For I-th (counting from 0) peeled off iteration we set the the weights for
the peeled latch as (TC - I, 1). It gives us reasonable distribution,
The probability to go to exit 1/(TC-I) increases. At the same time
the estimated trip count of remaining loop reduces by I.

As a result after peeling off N iteration the weights will be
(F - N * E, E) and trip count of loop becomes
F / E - N or TC - N.

The idea is taken from the review of the patch https://reviews.llvm.org/D63918
proposed by Philip.

Diff Detail

Repository
rL LLVM

Event Timeline

skatkov created this revision.Jul 4 2019, 9:53 PM
Herald added a project: Restricted Project. · View Herald TranscriptJul 4 2019, 9:53 PM
skatkov updated this revision to Diff 210275.Jul 17 2019, 2:32 AM
skatkov retitled this revision from [Loop Peeling] Another way to handle branch weights of peeled off branches to [Loop Peeling] Fix the handling of branch weights of peeled off branches.
skatkov edited the summary of this revision. (Show Details)
reames requested changes to this revision.Jul 17 2019, 8:58 AM
reames added inline comments.
llvm/lib/Transforms/Utils/LoopUnrollPeel.cpp
367 ↗(On Diff #210275)

Wording here is confusing. I can infer the scheme from the rest of the comment, but I don't know what "dynamic iteration" means here.

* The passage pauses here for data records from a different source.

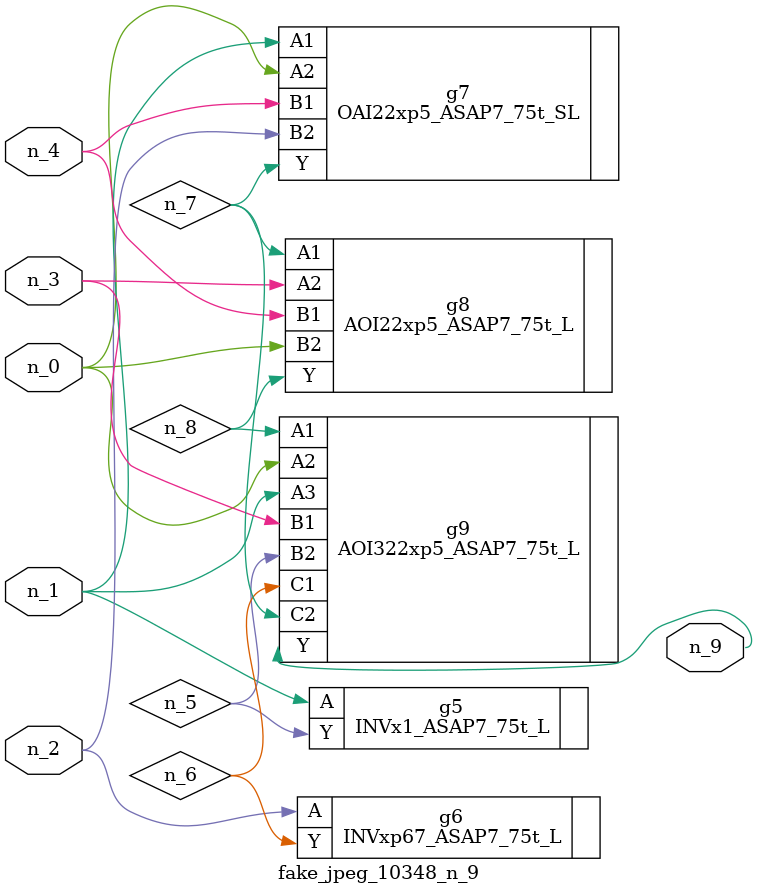
<source format=v>
module fake_jpeg_10348_n_9 (n_3, n_2, n_1, n_0, n_4, n_9);

input n_3;
input n_2;
input n_1;
input n_0;
input n_4;

output n_9;

wire n_8;
wire n_6;
wire n_5;
wire n_7;

INVx1_ASAP7_75t_L g5 ( 
.A(n_1),
.Y(n_5)
);

INVxp67_ASAP7_75t_L g6 ( 
.A(n_2),
.Y(n_6)
);

OAI22xp5_ASAP7_75t_SL g7 ( 
.A1(n_1),
.A2(n_0),
.B1(n_4),
.B2(n_2),
.Y(n_7)
);

AOI22xp5_ASAP7_75t_L g8 ( 
.A1(n_7),
.A2(n_3),
.B1(n_4),
.B2(n_0),
.Y(n_8)
);

AOI322xp5_ASAP7_75t_L g9 ( 
.A1(n_8),
.A2(n_0),
.A3(n_1),
.B1(n_3),
.B2(n_5),
.C1(n_6),
.C2(n_7),
.Y(n_9)
);


endmodule
</source>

I think you mean that F/(F+E) is the frequency with which we take the backedge, and that E/(F+E) is the frequency with which we exit the loop.

419 ↗(On Diff #210275)

branch_weights are *frequencies* not *# of times executed*.

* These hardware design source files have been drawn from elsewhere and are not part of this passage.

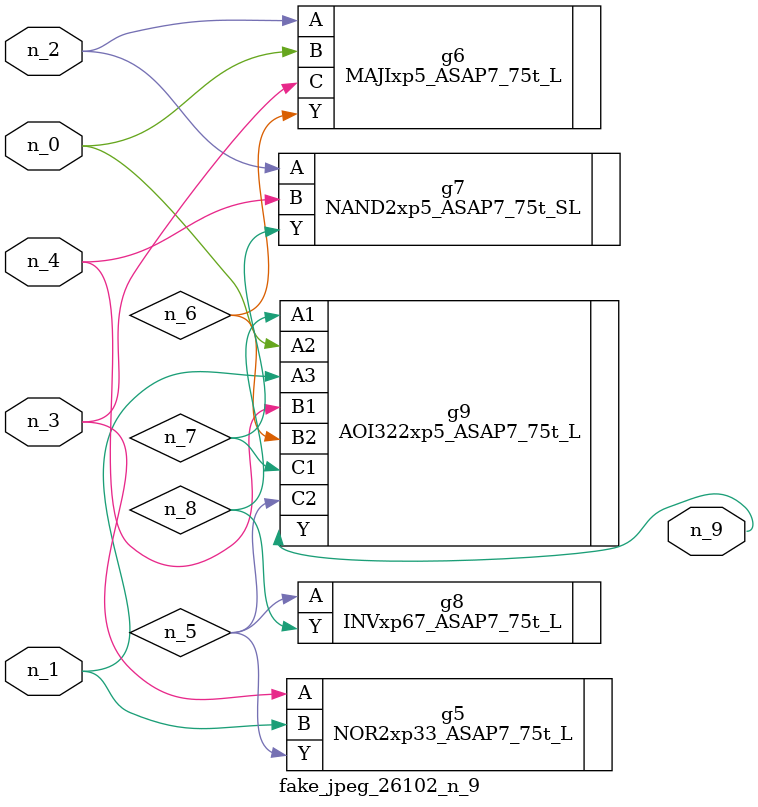
<source format=v>
module fake_jpeg_26102_n_9 (n_3, n_2, n_1, n_0, n_4, n_9);

input n_3;
input n_2;
input n_1;
input n_0;
input n_4;

output n_9;

wire n_8;
wire n_6;
wire n_5;
wire n_7;

NOR2xp33_ASAP7_75t_L g5 ( 
.A(n_3),
.B(n_1),
.Y(n_5)
);

MAJIxp5_ASAP7_75t_L g6 ( 
.A(n_2),
.B(n_0),
.C(n_3),
.Y(n_6)
);

NAND2xp5_ASAP7_75t_SL g7 ( 
.A(n_2),
.B(n_4),
.Y(n_7)
);

INVxp67_ASAP7_75t_L g8 ( 
.A(n_5),
.Y(n_8)
);

AOI322xp5_ASAP7_75t_L g9 ( 
.A1(n_8),
.A2(n_0),
.A3(n_1),
.B1(n_4),
.B2(n_6),
.C1(n_7),
.C2(n_5),
.Y(n_9)
);


endmodule
</source>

i.e. 1/2 is the same as 500/1000 and should always produce the same results.

The code appears to do so, but the comments are slightly misleading.

426 ↗(On Diff #210275)

Style: Use early return. The existing code gets this wrong, so I'd encourage an NFC which changes that, and then a rebase. It somewhat matters here as the case where FallThroughWeight is 0 is interesting, and deserves a comment and/or an assert.

llvm/test/Transforms/LoopUnroll/peel-loop-pgo-deopt.ll
76 ↗(On Diff #210275)

If I'm reading this test correctly, the result is not making sense.

We have a loop (for.body) with a side exit branch frequency of 100% (%17) and a latch frequency of ~3 (%16).

If we peel this twice, we should still have a very rarely taken side exit, but the frequencies appear to be saving that's more common in the peeled copy? (The test naming is hard to follow, so I might just be reading the test wrong.)

This revision now requires changes to proceed.Jul 17 2019, 8:58 AM
skatkov planned changes to this revision.Jul 17 2019, 9:46 PM
skatkov marked an inline comment as done.

Hi Philip, Thank you for review. I'll update a patch.

llvm/test/Transforms/LoopUnroll/peel-loop-pgo-deopt.ll
76 ↗(On Diff #210275)

All this weights are about latch. Weight of side-exit remains untouched, so should be the same (1,0).

I'll update the test to make it visible.

skatkov updated this revision to Diff 210518.Jul 18 2019, 3:12 AM
skatkov edited the summary of this revision. (Show Details)

Please, take a look.

reames accepted this revision.Jul 19 2019, 10:40 AM

LGTM. Nice job on clarifying the test.

This revision is now accepted and ready to land.Jul 19 2019, 10:40 AM
This revision was automatically updated to reflect the committed changes.